Information:

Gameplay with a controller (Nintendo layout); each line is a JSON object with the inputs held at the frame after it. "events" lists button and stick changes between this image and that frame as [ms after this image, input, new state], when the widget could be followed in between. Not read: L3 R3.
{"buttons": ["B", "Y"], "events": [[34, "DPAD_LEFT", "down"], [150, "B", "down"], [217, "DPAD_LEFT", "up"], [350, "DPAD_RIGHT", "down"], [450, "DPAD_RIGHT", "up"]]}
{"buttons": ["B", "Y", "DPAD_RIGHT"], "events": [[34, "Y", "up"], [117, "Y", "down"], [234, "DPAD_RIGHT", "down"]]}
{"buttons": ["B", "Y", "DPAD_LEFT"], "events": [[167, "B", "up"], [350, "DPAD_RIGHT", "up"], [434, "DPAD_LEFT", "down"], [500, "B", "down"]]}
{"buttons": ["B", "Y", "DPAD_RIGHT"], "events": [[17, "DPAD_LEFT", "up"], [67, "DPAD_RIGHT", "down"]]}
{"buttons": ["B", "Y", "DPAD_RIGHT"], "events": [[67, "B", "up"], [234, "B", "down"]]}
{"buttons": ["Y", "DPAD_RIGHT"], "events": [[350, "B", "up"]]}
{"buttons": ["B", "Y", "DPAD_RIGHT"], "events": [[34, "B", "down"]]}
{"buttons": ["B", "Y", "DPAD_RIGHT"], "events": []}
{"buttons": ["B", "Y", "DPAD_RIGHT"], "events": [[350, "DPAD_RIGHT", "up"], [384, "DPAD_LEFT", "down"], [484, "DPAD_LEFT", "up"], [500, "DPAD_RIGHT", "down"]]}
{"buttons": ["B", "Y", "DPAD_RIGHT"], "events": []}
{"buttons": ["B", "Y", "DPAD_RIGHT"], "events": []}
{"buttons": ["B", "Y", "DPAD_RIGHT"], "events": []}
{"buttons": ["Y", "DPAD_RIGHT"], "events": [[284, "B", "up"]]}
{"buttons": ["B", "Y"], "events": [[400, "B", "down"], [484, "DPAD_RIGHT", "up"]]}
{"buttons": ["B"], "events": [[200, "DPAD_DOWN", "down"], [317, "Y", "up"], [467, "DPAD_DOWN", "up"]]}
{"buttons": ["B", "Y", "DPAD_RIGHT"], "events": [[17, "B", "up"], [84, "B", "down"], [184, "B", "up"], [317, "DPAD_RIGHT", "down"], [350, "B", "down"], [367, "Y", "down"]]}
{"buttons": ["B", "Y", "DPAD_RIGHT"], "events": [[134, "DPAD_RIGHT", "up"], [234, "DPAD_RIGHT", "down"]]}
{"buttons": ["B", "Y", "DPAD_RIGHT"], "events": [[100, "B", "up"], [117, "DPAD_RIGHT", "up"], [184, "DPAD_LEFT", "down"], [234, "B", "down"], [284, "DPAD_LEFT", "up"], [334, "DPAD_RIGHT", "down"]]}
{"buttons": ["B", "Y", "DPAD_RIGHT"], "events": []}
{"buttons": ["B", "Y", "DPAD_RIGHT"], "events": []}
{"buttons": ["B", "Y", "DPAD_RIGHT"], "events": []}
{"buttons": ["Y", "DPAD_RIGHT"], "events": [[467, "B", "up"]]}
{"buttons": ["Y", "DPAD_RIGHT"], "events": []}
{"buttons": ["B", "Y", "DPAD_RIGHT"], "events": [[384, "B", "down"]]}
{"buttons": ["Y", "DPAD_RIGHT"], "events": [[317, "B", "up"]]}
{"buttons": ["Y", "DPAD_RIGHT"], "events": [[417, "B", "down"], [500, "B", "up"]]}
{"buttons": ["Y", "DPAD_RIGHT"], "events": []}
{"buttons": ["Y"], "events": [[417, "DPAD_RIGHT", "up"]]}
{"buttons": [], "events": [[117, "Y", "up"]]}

Aim of the exercise: Repeat every record above precisely.

Response:
Gameplay with a controller (Nintendo layout); each line is a JSON object with the inputs held at the frame after it. "events" lists button and stick changes between this image and that frame as [ms after this image, input, new state], when the widget could be followed in between. Not read: L3 R3.
{"buttons": ["B", "Y"], "events": [[34, "DPAD_LEFT", "down"], [150, "B", "down"], [217, "DPAD_LEFT", "up"], [350, "DPAD_RIGHT", "down"], [450, "DPAD_RIGHT", "up"]]}
{"buttons": ["B", "Y", "DPAD_RIGHT"], "events": [[34, "Y", "up"], [117, "Y", "down"], [234, "DPAD_RIGHT", "down"]]}
{"buttons": ["B", "Y", "DPAD_LEFT"], "events": [[167, "B", "up"], [350, "DPAD_RIGHT", "up"], [434, "DPAD_LEFT", "down"], [500, "B", "down"]]}
{"buttons": ["B", "Y", "DPAD_RIGHT"], "events": [[17, "DPAD_LEFT", "up"], [67, "DPAD_RIGHT", "down"]]}
{"buttons": ["B", "Y", "DPAD_RIGHT"], "events": [[67, "B", "up"], [234, "B", "down"]]}
{"buttons": ["Y", "DPAD_RIGHT"], "events": [[350, "B", "up"]]}
{"buttons": ["B", "Y", "DPAD_RIGHT"], "events": [[34, "B", "down"]]}
{"buttons": ["B", "Y", "DPAD_RIGHT"], "events": []}
{"buttons": ["B", "Y", "DPAD_RIGHT"], "events": [[350, "DPAD_RIGHT", "up"], [384, "DPAD_LEFT", "down"], [484, "DPAD_LEFT", "up"], [500, "DPAD_RIGHT", "down"]]}
{"buttons": ["B", "Y", "DPAD_RIGHT"], "events": []}
{"buttons": ["B", "Y", "DPAD_RIGHT"], "events": []}
{"buttons": ["B", "Y", "DPAD_RIGHT"], "events": []}
{"buttons": ["Y", "DPAD_RIGHT"], "events": [[284, "B", "up"]]}
{"buttons": ["B", "Y"], "events": [[400, "B", "down"], [484, "DPAD_RIGHT", "up"]]}
{"buttons": ["B"], "events": [[200, "DPAD_DOWN", "down"], [317, "Y", "up"], [467, "DPAD_DOWN", "up"]]}
{"buttons": ["B", "Y", "DPAD_RIGHT"], "events": [[17, "B", "up"], [84, "B", "down"], [184, "B", "up"], [317, "DPAD_RIGHT", "down"], [350, "B", "down"], [367, "Y", "down"]]}
{"buttons": ["B", "Y", "DPAD_RIGHT"], "events": [[134, "DPAD_RIGHT", "up"], [234, "DPAD_RIGHT", "down"]]}
{"buttons": ["B", "Y", "DPAD_RIGHT"], "events": [[100, "B", "up"], [117, "DPAD_RIGHT", "up"], [184, "DPAD_LEFT", "down"], [234, "B", "down"], [284, "DPAD_LEFT", "up"], [334, "DPAD_RIGHT", "down"]]}
{"buttons": ["B", "Y", "DPAD_RIGHT"], "events": []}
{"buttons": ["B", "Y", "DPAD_RIGHT"], "events": []}
{"buttons": ["B", "Y", "DPAD_RIGHT"], "events": []}
{"buttons": ["Y", "DPAD_RIGHT"], "events": [[467, "B", "up"]]}
{"buttons": ["Y", "DPAD_RIGHT"], "events": []}
{"buttons": ["B", "Y", "DPAD_RIGHT"], "events": [[384, "B", "down"]]}
{"buttons": ["Y", "DPAD_RIGHT"], "events": [[317, "B", "up"]]}
{"buttons": ["Y", "DPAD_RIGHT"], "events": [[417, "B", "down"], [500, "B", "up"]]}
{"buttons": ["Y", "DPAD_RIGHT"], "events": []}
{"buttons": ["Y"], "events": [[417, "DPAD_RIGHT", "up"]]}
{"buttons": [], "events": [[117, "Y", "up"]]}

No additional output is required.